### Aim of the exercise
Write out, word for word, every line from the one containing "136 214 197.47" through the last line of the records below, both ends included.

(Available data begins)

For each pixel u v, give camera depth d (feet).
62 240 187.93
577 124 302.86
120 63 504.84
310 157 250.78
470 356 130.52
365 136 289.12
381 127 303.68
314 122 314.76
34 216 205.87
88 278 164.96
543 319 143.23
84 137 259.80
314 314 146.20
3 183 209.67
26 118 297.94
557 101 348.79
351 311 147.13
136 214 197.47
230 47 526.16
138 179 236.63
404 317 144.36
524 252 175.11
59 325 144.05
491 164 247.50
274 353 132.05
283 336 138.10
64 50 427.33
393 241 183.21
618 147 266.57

(Available data ends)

### Task solution
136 214 197.47
230 47 526.16
138 179 236.63
404 317 144.36
524 252 175.11
59 325 144.05
491 164 247.50
274 353 132.05
283 336 138.10
64 50 427.33
393 241 183.21
618 147 266.57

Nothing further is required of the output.